À la suite d’un contact dans la surface sénégalaise, l’arbitre congolais Jean-Jacques Ndala Ngambo a accordé un penalty au Maroc après consultation de la VAR. Brahim Diaz, joueur du Real Madrid et jusque-là héros des Lions de l’Atlas, se trouvait au cœur de l’action. Accroché par El-Hadji Malick Diouf, il s’est effondré, une chute jugée excessive par le camp sénégalais. La décision a immédiatement déclenché la colère des Lions de la Teranga, déjà méfiants à cause des soupçons d’arbitrage favorable au pays hôte.
Sous la fureur des tribunes, plusieurs joueurs sénégalais ont quitté la pelouse pour protester, imités par leur sélectionneur Pape Thiaw. Pendant de longues minutes, la finale a semblé au bord de l’arrêt définitif. La tension a gagné les gradins, où des supporters ont jeté des sièges sur le terrain, tandis que les forces de l’ordre se déployaient pour contenir les débordements. Même la tribune de presse a été gagnée par l’agitation, des altercations ayant éclaté entre journalistes marocains et sénégalais.
Dans ce chaos, une figure a émergé pour ramener le calme : Sadio Mané. Le capitaine sénégalais, déjà décisif tout au long du tournoi, a multiplié les échanges avec Walid Regragui et l’ancien sélectionneur Claude Le Roy, présent comme consultant. Puis, dans un geste fort de leadership, il a couru vers les vestiaires pour convaincre ses coéquipiers de reprendre le match. Son intervention a permis la reprise du jeu, sous un silence lourd et électrique.

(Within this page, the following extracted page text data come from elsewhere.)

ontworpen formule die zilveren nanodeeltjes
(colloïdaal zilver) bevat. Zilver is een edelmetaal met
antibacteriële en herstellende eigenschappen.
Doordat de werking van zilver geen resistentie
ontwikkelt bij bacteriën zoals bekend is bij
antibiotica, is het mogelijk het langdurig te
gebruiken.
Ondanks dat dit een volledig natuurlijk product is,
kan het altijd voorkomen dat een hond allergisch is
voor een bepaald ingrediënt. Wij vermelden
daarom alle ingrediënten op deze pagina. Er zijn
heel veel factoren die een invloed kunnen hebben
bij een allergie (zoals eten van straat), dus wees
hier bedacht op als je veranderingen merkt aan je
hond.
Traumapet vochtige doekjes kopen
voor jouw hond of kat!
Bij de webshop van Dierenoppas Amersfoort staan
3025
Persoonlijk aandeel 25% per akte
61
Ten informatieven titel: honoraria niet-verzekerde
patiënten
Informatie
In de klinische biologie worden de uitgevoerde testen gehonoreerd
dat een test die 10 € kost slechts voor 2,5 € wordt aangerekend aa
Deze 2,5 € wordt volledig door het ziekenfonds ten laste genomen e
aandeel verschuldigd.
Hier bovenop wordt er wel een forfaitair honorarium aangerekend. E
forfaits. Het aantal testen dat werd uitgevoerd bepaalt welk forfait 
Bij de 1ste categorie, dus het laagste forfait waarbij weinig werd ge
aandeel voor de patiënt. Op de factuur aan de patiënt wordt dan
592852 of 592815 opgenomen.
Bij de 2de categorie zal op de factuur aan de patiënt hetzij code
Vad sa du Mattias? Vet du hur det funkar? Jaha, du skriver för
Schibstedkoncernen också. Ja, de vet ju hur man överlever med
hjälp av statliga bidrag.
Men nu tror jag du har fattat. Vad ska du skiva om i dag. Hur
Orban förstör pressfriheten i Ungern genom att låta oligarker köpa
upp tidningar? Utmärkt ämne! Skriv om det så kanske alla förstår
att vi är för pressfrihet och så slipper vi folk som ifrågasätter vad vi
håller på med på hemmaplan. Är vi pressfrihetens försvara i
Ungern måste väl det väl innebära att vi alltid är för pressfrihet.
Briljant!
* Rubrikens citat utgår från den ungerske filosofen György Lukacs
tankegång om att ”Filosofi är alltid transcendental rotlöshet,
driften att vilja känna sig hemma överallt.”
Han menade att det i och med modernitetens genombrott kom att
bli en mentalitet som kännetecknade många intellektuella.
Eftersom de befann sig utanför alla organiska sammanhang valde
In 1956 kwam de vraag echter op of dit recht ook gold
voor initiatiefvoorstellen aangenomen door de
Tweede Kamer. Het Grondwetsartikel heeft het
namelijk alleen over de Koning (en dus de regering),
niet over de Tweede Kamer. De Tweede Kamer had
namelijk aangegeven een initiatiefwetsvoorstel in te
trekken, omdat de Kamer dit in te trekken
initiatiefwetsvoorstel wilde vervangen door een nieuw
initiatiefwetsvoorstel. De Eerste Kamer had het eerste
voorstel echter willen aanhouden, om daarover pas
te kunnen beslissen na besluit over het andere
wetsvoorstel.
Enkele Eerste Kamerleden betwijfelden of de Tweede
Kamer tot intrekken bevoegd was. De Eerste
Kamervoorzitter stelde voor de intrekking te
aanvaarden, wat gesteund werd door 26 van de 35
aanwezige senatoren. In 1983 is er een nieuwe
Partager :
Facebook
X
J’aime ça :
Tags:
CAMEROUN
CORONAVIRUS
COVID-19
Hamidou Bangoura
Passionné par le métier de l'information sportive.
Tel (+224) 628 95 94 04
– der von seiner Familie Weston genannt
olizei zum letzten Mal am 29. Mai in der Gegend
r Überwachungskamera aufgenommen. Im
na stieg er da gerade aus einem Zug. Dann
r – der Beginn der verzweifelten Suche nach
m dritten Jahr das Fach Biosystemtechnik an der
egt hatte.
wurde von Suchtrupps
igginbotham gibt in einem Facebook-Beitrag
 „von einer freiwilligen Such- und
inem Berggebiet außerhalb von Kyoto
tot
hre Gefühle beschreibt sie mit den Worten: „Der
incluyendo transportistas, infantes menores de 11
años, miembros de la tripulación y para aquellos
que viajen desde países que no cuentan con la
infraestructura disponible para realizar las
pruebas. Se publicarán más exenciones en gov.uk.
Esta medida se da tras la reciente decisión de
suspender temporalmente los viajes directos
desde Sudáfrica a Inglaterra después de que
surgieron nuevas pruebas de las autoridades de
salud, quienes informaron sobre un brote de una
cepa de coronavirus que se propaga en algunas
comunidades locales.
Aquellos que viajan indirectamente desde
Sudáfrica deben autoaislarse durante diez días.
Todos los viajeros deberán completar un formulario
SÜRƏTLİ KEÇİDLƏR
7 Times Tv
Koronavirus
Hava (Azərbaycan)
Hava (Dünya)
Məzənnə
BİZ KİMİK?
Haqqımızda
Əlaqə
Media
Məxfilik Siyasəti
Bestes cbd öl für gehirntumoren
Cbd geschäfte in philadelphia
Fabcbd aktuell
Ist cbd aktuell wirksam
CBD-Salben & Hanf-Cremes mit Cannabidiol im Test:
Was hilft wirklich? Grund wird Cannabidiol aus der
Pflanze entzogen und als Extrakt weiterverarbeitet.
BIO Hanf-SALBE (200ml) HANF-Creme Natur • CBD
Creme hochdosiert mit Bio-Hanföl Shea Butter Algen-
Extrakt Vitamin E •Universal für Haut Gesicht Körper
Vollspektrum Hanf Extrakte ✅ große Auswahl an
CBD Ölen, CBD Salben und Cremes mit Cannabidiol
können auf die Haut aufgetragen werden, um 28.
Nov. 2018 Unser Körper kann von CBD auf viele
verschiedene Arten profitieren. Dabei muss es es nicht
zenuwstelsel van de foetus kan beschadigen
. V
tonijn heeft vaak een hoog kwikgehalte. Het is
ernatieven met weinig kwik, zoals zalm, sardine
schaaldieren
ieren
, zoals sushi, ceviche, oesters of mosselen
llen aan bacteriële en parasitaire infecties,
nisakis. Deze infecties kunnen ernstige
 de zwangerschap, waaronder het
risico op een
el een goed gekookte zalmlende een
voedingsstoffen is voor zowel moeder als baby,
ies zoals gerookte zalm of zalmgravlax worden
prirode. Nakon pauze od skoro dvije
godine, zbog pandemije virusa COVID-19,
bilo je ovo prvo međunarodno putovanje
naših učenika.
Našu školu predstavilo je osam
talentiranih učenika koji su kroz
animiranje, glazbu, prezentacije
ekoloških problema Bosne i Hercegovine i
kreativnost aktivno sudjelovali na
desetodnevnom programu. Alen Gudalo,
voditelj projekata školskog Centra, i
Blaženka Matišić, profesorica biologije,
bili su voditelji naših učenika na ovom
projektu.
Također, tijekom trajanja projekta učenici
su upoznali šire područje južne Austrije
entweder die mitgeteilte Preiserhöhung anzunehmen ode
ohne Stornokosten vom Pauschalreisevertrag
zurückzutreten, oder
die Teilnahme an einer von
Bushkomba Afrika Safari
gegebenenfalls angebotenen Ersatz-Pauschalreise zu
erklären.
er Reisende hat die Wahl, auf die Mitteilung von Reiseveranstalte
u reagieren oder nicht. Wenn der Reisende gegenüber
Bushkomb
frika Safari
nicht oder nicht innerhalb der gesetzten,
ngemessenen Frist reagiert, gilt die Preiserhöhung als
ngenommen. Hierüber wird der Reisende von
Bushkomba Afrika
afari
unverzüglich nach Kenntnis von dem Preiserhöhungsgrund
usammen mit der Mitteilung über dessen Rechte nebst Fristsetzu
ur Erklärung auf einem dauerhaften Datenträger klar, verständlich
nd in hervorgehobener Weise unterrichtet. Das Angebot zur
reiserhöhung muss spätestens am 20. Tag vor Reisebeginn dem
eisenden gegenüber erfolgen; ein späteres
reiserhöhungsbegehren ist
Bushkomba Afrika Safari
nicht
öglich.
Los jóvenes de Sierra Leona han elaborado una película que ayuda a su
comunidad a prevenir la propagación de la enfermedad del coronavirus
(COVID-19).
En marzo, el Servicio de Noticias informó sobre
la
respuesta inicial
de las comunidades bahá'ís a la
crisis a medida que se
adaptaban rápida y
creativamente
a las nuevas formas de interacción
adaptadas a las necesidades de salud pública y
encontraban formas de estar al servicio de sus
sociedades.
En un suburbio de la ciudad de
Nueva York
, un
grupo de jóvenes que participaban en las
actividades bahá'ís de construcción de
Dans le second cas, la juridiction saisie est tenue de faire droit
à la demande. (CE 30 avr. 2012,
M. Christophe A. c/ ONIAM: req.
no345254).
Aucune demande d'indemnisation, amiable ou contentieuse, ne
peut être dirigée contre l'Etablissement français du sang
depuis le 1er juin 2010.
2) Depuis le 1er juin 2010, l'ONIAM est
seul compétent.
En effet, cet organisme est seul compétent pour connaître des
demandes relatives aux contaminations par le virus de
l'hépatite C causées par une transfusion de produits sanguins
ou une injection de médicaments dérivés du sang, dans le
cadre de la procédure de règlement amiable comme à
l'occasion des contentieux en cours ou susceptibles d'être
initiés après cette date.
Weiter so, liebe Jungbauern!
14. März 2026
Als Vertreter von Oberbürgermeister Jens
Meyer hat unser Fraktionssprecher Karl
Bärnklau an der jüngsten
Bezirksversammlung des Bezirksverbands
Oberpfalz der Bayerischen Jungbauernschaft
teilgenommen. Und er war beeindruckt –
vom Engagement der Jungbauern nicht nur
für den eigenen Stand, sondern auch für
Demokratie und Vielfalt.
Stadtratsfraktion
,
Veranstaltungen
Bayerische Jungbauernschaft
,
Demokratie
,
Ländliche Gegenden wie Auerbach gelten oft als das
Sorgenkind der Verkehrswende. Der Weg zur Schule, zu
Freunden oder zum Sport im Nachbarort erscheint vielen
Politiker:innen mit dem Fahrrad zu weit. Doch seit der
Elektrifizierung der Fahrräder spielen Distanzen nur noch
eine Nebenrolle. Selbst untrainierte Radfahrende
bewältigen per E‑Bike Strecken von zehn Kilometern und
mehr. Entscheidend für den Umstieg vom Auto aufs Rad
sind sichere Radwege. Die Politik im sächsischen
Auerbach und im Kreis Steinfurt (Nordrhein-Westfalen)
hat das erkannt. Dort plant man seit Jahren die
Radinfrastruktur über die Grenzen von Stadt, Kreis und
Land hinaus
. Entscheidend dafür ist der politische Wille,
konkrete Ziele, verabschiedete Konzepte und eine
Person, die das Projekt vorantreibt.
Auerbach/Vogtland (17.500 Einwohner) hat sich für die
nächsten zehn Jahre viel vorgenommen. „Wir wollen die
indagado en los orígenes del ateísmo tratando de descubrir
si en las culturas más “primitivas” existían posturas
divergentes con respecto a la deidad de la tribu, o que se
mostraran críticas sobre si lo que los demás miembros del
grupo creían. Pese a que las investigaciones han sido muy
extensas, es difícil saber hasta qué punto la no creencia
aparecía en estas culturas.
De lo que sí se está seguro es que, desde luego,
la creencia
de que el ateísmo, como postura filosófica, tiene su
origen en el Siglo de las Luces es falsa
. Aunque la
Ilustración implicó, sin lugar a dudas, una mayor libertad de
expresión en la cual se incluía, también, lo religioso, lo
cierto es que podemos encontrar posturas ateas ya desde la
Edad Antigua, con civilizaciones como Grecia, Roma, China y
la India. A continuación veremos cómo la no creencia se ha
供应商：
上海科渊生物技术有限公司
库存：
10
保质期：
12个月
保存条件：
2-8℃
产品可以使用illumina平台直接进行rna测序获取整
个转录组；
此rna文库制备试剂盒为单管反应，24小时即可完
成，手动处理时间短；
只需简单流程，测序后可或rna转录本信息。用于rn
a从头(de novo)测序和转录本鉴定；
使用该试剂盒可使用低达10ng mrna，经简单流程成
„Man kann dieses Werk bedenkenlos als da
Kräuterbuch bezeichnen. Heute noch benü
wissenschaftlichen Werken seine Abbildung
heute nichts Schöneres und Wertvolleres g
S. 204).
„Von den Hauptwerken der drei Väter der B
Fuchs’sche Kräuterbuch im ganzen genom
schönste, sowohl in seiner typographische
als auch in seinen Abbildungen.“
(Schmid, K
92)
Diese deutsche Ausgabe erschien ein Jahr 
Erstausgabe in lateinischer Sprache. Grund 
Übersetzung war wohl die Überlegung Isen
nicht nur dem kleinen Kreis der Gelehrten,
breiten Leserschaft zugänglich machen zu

C’est dans cette atmosphère irrespirable que Brahim Diaz s’est présenté face à Édouard Mendy. Le stade retenait son souffle. Mais la panenka tentée par le Marocain s’est révélée totalement manquée. Le ballon a terminé dans les bras du gardien sénégalais.
Quelques minutes plus tard, en prolongation, le Sénégal a trouvé la faille et s’est imposé, remportant sa deuxième CAN. Une victoire forgée dans la tourmente, au terme d’une finale où la polémique, la tension et le sang-froid auront autant pesé que le jeu lui-même.